Figures of the week: Africa and the Global Human Capital Index

Women work in Amingos fibre hair factory in Ikeja district in Lagos, December 1, 2011. REUTERS/Akintunde Akinleye(NIGERIA - Tags: SOCIETY BUSINESS) - GM1E7C203TF01

Last week, the World Economic Forum (WEF) published its annual Global Human Capital Report. The report is based on the Global Human Capital index, which provides a quantifiable way to measure human capital based on individuals’ ability to acquire, develop, and use new skills beyond their years of schooling and during their professional lives. The index ranks 130 countries and gives each country a score between 0 and 100, which can roughly be interpreted as the percentage of human capital optimization in a given country, i.e., the extent to which countries have optimized their long-term human capital potential. The report finds that the world has developed 62 percent of its human capital while 38 percent of its talent remains untapped and neglected. 

Norway leads the Global Human Capital Index ranking. Moreover, eight of the top 10 countries with the highest Global Human Capital Index are in Europe. The United States and New Zealand respectively rank fourth and seventh. Yemen sits last, in the 130th place.

The report provides data for 29 countries in sub-Saharan Africa. As seen in Figure 1, all sub-Saharan Africa countries perform worse than the global average. Nevertheless, Rwanda and Ghana are performing relatively well compared to their African counterparts and close to the global average. The report attributes Rwanda’s and Ghana’s achievements to their efforts in closing the gender gaps in education and employment, and the improvement in educational attainment among the countries’ younger generation. Ethiopia and Senegal rank lowest in sub-Saharan Africa.[1] The report attributes Ethiopia’s poor performance to high unemployment and underemployment across generations and Senegal’s to poor educational attainment. Kenya has made noticeable progress since the release of the 2016 edition of the report. The country went from a  ranking of 102 in 2016 to 78 in 2017. Kenya’s progress is attributed to the country’s strong educational quality and a large medium skilled-employment sector.
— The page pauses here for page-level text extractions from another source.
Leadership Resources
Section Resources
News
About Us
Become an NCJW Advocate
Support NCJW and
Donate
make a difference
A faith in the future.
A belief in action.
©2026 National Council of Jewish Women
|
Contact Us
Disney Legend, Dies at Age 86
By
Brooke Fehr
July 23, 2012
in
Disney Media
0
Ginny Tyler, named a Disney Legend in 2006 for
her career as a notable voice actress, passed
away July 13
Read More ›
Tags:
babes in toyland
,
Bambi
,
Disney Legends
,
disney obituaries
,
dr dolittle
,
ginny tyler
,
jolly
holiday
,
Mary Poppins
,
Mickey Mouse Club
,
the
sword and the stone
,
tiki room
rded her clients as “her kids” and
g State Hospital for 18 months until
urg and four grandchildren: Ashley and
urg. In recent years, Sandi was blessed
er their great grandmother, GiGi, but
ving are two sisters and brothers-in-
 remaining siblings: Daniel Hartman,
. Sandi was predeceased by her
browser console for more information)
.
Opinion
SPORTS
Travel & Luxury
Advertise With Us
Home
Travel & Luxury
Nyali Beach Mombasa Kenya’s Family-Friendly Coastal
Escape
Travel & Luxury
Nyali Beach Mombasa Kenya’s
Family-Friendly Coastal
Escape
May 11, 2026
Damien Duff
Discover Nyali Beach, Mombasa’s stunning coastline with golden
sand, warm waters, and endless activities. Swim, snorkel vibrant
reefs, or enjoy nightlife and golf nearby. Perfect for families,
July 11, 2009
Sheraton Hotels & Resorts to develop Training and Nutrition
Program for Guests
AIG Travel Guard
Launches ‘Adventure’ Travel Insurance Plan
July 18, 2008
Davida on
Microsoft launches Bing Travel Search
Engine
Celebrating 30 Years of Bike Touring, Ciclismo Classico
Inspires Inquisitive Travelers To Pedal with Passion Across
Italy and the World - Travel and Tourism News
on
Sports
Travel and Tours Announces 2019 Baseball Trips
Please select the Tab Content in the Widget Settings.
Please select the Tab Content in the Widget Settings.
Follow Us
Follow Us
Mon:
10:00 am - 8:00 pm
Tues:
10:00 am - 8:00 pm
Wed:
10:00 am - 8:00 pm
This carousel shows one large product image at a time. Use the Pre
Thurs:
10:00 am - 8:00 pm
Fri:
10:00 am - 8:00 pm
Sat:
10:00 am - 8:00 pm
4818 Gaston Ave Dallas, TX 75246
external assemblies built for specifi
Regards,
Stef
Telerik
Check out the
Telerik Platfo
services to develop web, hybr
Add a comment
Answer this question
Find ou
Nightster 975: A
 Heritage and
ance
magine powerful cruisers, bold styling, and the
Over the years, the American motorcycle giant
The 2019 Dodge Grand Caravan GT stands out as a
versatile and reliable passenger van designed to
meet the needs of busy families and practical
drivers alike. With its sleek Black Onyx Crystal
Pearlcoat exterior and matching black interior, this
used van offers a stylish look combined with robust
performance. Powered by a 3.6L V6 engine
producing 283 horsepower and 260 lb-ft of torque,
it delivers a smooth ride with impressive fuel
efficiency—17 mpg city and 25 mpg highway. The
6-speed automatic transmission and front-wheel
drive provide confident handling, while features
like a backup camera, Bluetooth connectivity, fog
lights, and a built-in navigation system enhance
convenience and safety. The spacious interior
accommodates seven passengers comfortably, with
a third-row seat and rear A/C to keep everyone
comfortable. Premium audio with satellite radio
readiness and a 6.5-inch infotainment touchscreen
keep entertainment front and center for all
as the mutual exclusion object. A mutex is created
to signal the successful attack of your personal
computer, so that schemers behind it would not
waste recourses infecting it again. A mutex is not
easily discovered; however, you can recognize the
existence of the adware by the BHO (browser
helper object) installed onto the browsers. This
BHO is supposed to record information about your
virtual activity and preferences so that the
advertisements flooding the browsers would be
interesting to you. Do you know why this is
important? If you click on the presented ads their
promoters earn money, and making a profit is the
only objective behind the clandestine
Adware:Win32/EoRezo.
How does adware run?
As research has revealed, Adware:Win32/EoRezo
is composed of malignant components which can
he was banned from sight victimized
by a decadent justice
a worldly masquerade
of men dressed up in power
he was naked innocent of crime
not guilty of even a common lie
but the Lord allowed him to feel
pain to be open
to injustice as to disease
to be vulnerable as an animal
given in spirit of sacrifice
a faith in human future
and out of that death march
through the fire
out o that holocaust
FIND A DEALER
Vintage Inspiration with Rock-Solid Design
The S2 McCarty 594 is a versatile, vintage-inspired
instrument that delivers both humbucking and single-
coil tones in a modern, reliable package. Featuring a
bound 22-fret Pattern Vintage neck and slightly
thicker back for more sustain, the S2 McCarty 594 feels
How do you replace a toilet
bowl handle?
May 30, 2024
Figure 1. Africa’s performance in the Global Human Capital Index


The report breaks down the Global Human Capital Index into four sub-indices: Capacity, Deployment, Development, and Know-how. Capacity measures literacy and educational attainment. Deployment evaluates employment statistics and efforts toward closing the gender gap. Development assesses the quality of education and skills diversity. Know-how gauges economic complexity, and the share of high-skilled employment. While African countries perform worse than the global average on the overall score, a focus on sub-indices paints a different picture. Mauritius and South Africa perform better than the global average on the capacity sub-index. Both countries rank fairly well in literacy and educational attainment. On the deployment sub-index, Rwanda ranks second worldwide. The report attributes this rank to a large labor force participation rate (73.6 percent), a low unemployment rate (3.4 percent), and notable efforts in closing the gender gap. Cameroon, Ghana, Kenya, and Nigeria also perform relatively better than the global average. Mauritius performs better than the global average on the development sub-index. The country benefits from the quality of its educational system and the high quality of staff training. Benin performs better than the global average on the Know-how sub-index. The country has a relatively high availability of skilled employees and a relatively high share of medium-skilled employment.

Figure 2. A comparison of performance in sub-indices in select African countries


In conclusion, an overview of the Global Human Capital Index shows that African countries score below the global average when measuring human capital optimization; however, a look at the sub-indices provides a more nuanced picture. For example, Rwanda is not only performing better than its regional peers, it is also performing better than many developed countries on indicators such as measuring the closure of the gender gap and employment rates. Overall, development remains the sub-index that needs the largest amount of work in the region. In order to close the gaps, sub-Saharan Africa will need large investments in education and increased efforts to integrate out-of-school students in order to avoid large losses in educational attainment.


[1] The report does not categorize Mauritania in sub-Saharan Africa.